The upshot was that the regional administration was blamed for the delay which was not of its making. She said that the delays caused have led to frequent friction between the administration and its staff as well as with contractors.

Adams said that the government needs to restructure the procedures between the central government and the regions.

Another area of concern, again drawing on her experience from Region 10, Adams said is the award of contracts, some of which are awarded by the region and others by the central tender board.

She said those issued by the central tender board cause problems most of the times as they are awarded to contractors from outside Linden resulting in the funds not remaining in the Linden area. She says that the contractors bring in workers with the same skills as those that could be found in the region.

Another source of discontent, Adams says, is that almost half of the contracts identified by the government turn out to be white elephants. She points to the abattoir on the Wismar shore. She says that there are not enough cows in Linden to warrant such a facility.

Another she says is the building put up at Ida Sabina in the Berbice River to house a police outpost, clinic and residence for the police stationed at the outpost which remained empty for almost five years until a Medex, and a policeman were posted there as a result of agitation by her party comrades in the region.

She said that it is a central government project that nobody wanted as it is sited at a location residents in the vicinity describe as a "cow tiger place".

Commenting on the stipend paid to parliamentarians, Adams said that the recent allowances paid to parliamentarians "has made it...a little possible as before the allowances were introduced it was totally inadequate."

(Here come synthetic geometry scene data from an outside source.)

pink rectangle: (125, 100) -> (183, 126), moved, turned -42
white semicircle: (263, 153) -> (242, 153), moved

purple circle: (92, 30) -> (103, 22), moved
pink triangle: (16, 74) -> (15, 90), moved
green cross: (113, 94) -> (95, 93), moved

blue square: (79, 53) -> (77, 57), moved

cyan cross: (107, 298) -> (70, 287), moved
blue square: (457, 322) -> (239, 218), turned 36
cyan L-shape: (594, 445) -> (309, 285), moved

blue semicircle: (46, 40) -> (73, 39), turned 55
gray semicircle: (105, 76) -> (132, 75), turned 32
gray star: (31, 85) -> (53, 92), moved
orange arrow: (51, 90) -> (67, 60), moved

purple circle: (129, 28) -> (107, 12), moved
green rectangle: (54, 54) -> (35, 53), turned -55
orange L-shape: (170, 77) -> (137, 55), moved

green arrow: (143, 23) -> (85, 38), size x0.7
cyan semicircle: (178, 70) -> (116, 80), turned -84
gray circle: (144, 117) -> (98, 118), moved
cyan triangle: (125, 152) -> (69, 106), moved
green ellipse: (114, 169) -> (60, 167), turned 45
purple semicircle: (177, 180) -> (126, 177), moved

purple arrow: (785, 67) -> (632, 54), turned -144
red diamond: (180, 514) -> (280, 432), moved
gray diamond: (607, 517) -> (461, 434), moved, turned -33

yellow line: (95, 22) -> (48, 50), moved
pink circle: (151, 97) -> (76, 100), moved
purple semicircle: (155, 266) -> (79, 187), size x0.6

However, she says that the regional parliamentarians ought to be provided with office space in the region, some secretarial assistance and transport.

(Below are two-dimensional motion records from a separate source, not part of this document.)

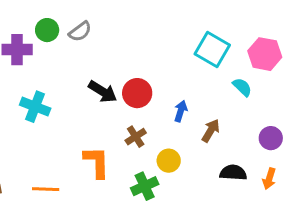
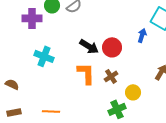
blue arrow: (181, 111) -> (142, 35), moved
orange L-shape: (97, 162) -> (86, 73), moved

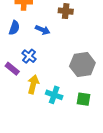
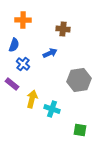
blue arrow: (43, 30) -> (50, 53), moved, turned -48
blue cross: (29, 56) -> (23, 64), moved
green square: (83, 99) -> (80, 130), moved

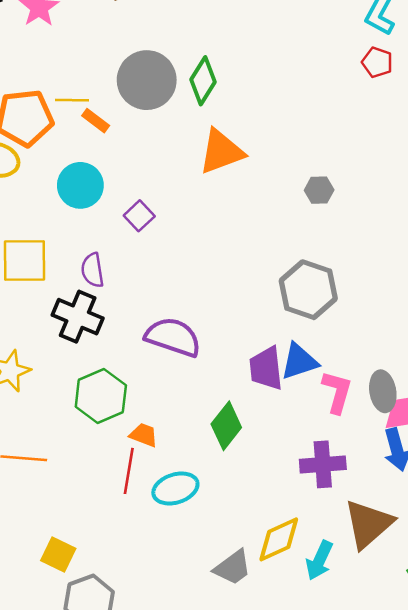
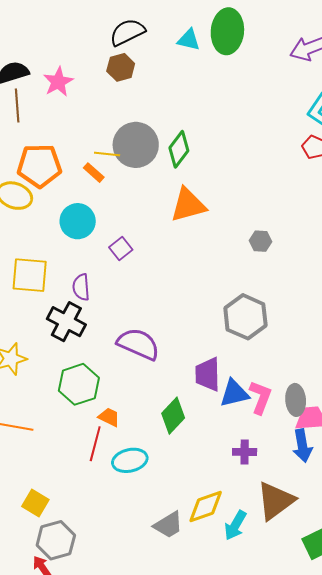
yellow line: (72, 100) -> (107, 154), moved
blue triangle: (299, 361) -> (234, 393), moved
purple cross: (323, 464) -> (245, 452), size x0.7

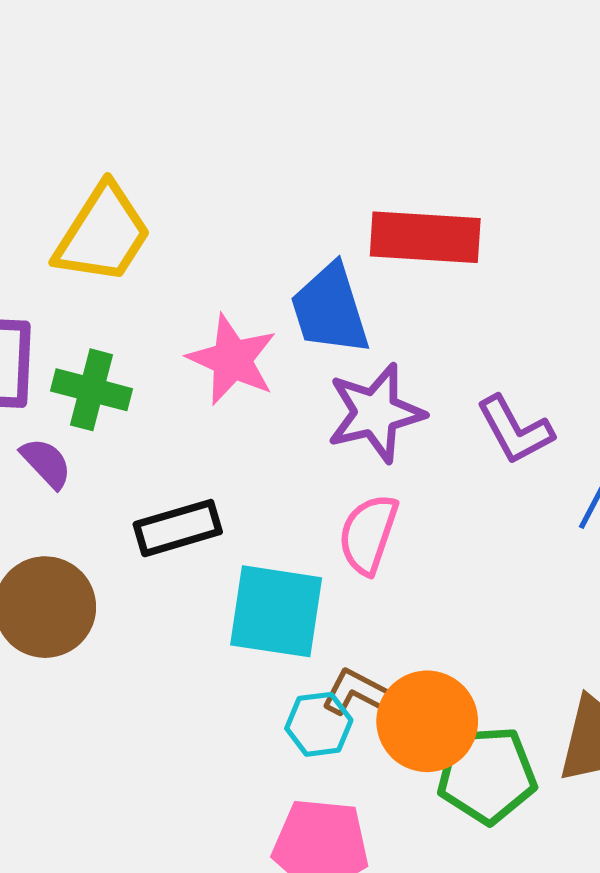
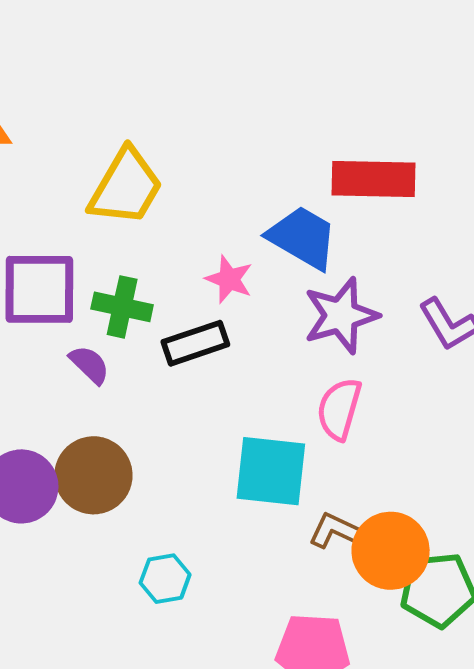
blue trapezoid: (330, 309) -> (303, 238), turned 140
pink star: (232, 360) -> (229, 279), size x0.7
black rectangle: (178, 528) -> (195, 343), moved
cyan hexagon: (319, 724) -> (165, 579), moved

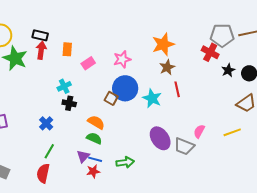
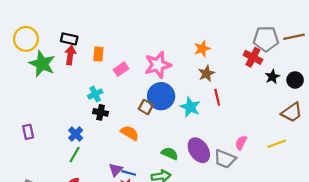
orange star: (163, 44) -> (202, 49), size x0.7
pink star: (122, 59) -> (158, 65), size x1.4
green semicircle: (94, 138) -> (170, 153), moved
green line: (49, 151) -> (75, 155), moved

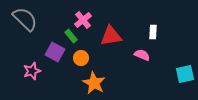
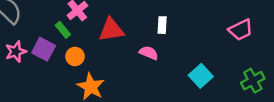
pink star: (32, 71) -> (16, 52), moved
cyan square: (185, 74) -> (201, 76), turned -30

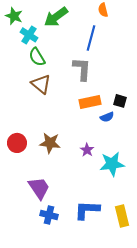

She says that it is inconvenient having to deal with people in the streets who stop her to seek some advice or assistance in addressing a problem they have. She said that it is an issue that the opposition has been raising for some time and she thought that by now the government would have begun to get things organised for the regional parliamentarians.

About her relations with her colleagues across the aisle, Adams described it as good as she says that they have become accustomed to her heckling. She recalled with some amusement being requested by the Speaker to hold the chair and his admonition that while she is doing so she cannot indulge in any heckling.

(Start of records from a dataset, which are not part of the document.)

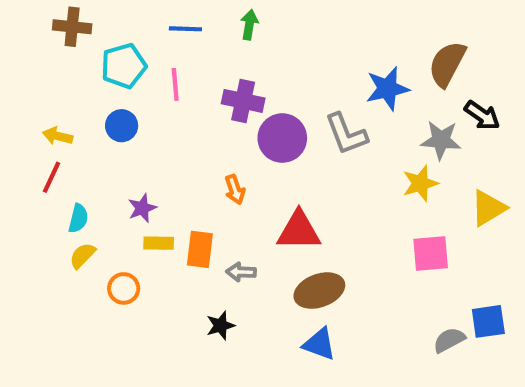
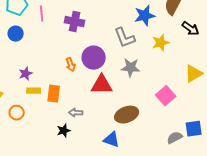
purple circle: (282, 138) -> (94, 58), moved
gray star: (441, 140) -> (131, 68), moved
yellow star: (420, 183) -> (161, 43), moved
pink square: (431, 253) -> (166, 96), turned -36
gray arrow: (241, 272) -> (76, 113), moved
brown ellipse: (319, 291) -> (127, 115), moved

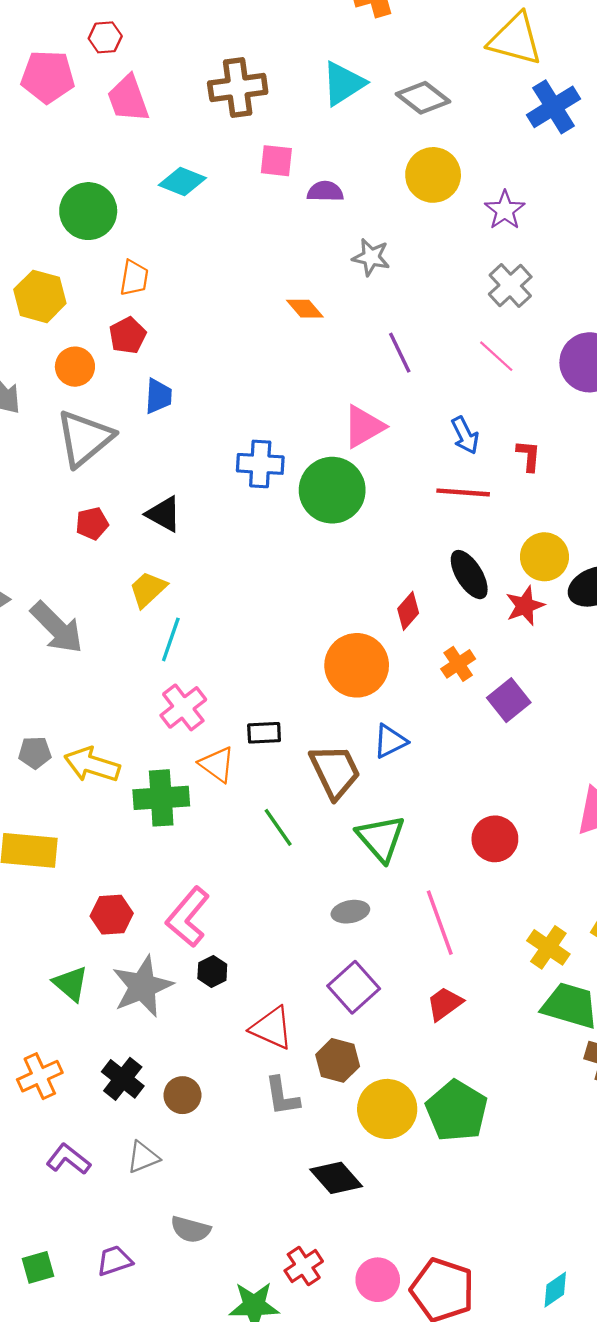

Adams who was born and bred in Linden attended the One-Mile Primary School and McKenzie High School between 1980 and 1986.

After leaving secondary school, Adams said that she did some trading before joining Linmine as a chemical analyst.

She then moved to Banks DIH Linden branch where she was cook, counter girl and cashier.

She left that job to become the PNC's regional supervisor from 1995-1998 when she was elected its regional chairman. She resigned the post in 2001 when she opened her own business, Scorpio Transportation which has a fleet of 10 buses that ply between Linden and Georgetown.

She has two sons 15 and 12. The elder of the two attends Wisburg Secondary and excels at basketball and football and is a member of the Guyana Youth and Students Movement. The younger will be attending Silver City Secondary School from September. He is wavering between managing his mother's business when he is older or studying medicine.